EXCERTO DO TEXTO
┏━━

Jovem alvejado nos protestos de Hong Kong vai ser acusado criminalmente

Vivek Prakash / EPA

A polícia de Hong Kong informou esta quinta-feira que serão apresentadas acusações criminais contra o estudante de 18 anos que foi alvejado pelas forças de segurança na tarde de protestos pró-democracia na terça-feira.

Terça-feira, o dia em que se assinalaram os 70 anos da fundação da República Popular da China, foi um dos dias mais violento das manifestações que duram há quase quatro meses, durante as quais a polícia tem sido acusada de usar excessiva força contra os manifestantes.

O polícia disparou quando o adolescente, Tsang Chi-kin, o atingiu com objeto de metal. O Governo indicou que, após cirurgia, Tsang encontra-se num estado considerado estável. Em comunicado, as forças de segurança disse que o jovem será acusado esta tarde de duas acusações de agressão a agentes da autoridade.

┗━━

(Registos extraídos)
┏━━

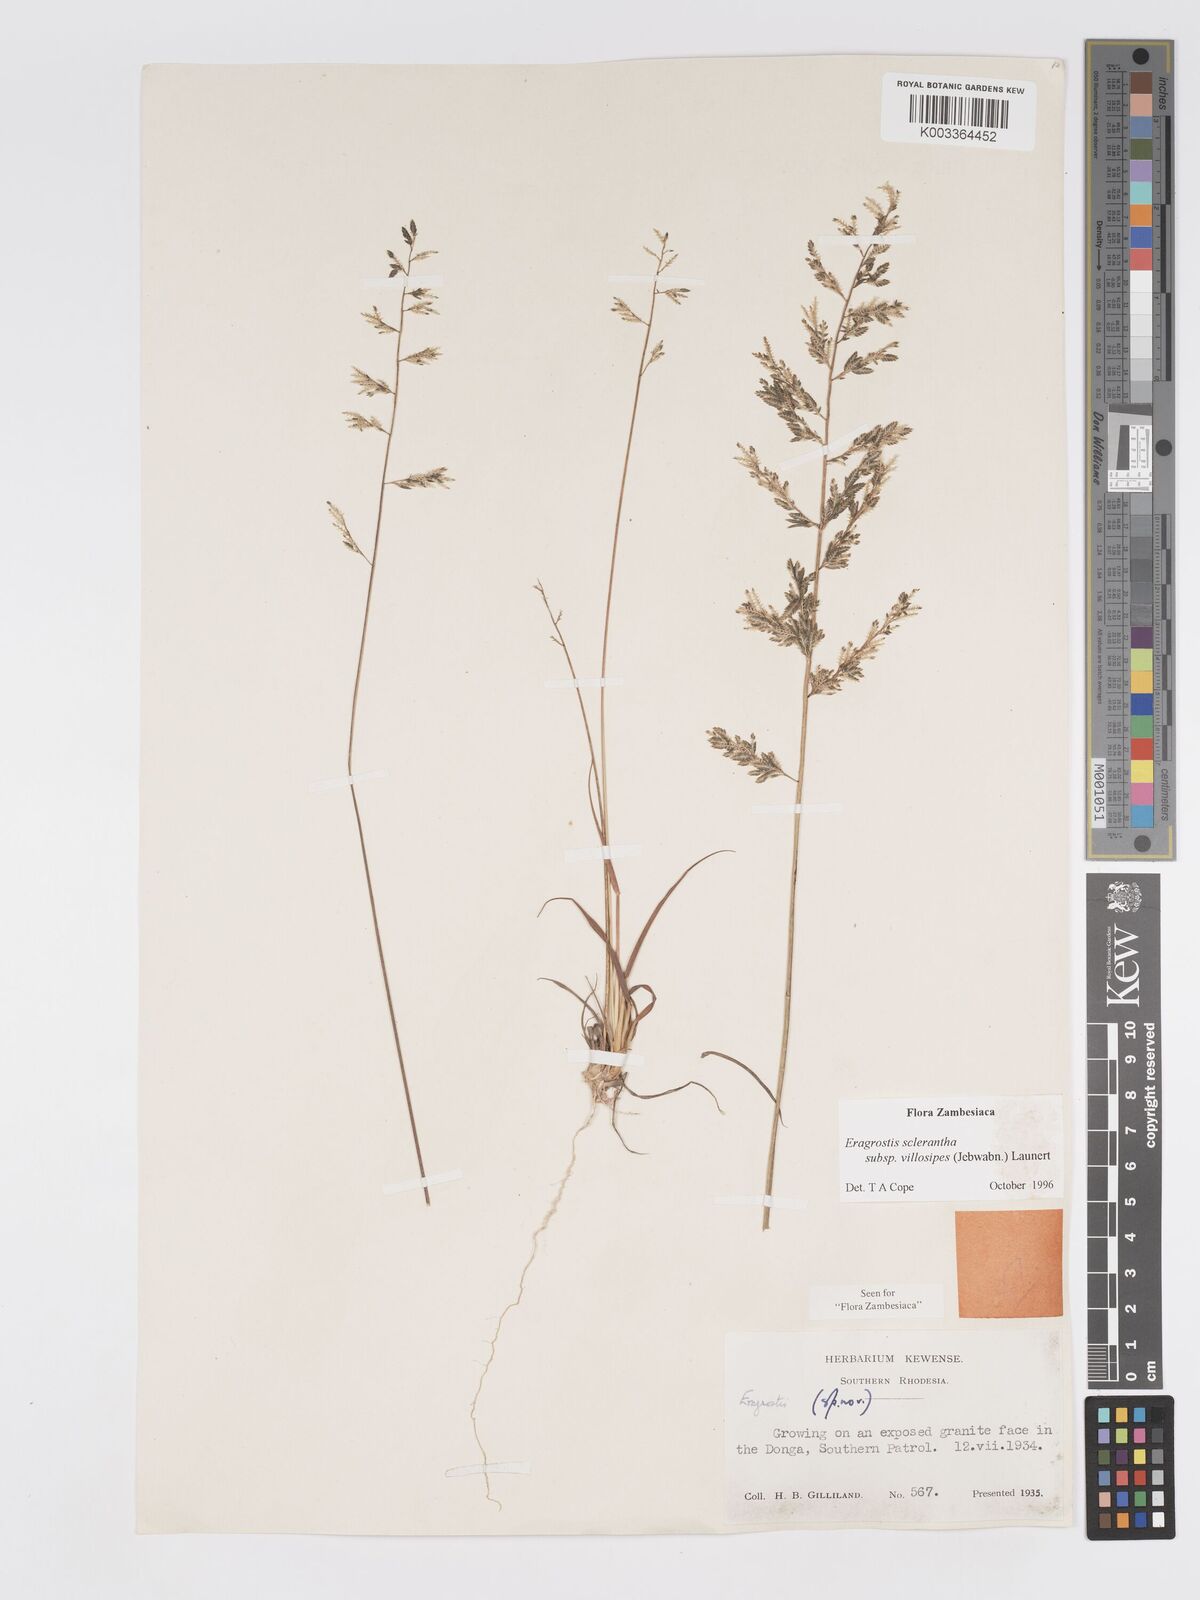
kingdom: Plantae
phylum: Tracheophyta
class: Liliopsida
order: Poales
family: Poaceae
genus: Eragrostis
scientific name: Eragrostis sclerantha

┗━━

PROBLEMAS A RESOLVER
1. Enumere todas as quantidades numéricas referidas na notícia sobre o estudante alvejado em Hong Kong e indique a que se refere cada uma.
2. Prossiga a notícia sobre o estudante alvejado em Hong Kong a partir da última frase apresentada.

RESPOSTAS POR TAREFA
1.
- 18 anos: idade do estudante alvejado.
- 70 anos: aniversário da fundação da República Popular da China.
- Quase quatro meses: duração das manifestações.
- Duas acusações: acusações de agressão a agentes da autoridade contra o jovem.

2.
Esta quinta-feira, também, um grupo de cidadãos de Hong Kong promoveu uma conferência de imprensa na qual deram conta de enviar uma carta subscrita por 4.500 pessoas, à chefe do Governo na qual se exige uma investigação “ao abuso de direitos humanos básicos das crianças” durante os protestos pró-democracia.

Caso Carrie Lam não responda à missiva, datada de sábado e subscrita por mais de 4 500 cidadãos em apenas cinco dias, os autores da carta ameaçam recorrer ao Comité dos Direitos da Crianças da ONU, pode ler-se no documento ao qual a Lusa teve acesso. “Condenamos veementemente o abuso de poder por parte do governo e da polícia. Estamos profundamente preocupados com a situação e a segurança das crianças detidas”, acrescentaram.

Dos quase 1.800 detidos desde junho, mais de meio milhar são estudantes, precisaram, lembrando que a Convenção Internacional sobre os Direitos da Criança define a criança como qualquer ser humano com menos de 18 anos. Meio milhar de estudantes manifestou-se na quarta-feira para condenar a violência da polícia e o uso de munição real contra os manifestantes.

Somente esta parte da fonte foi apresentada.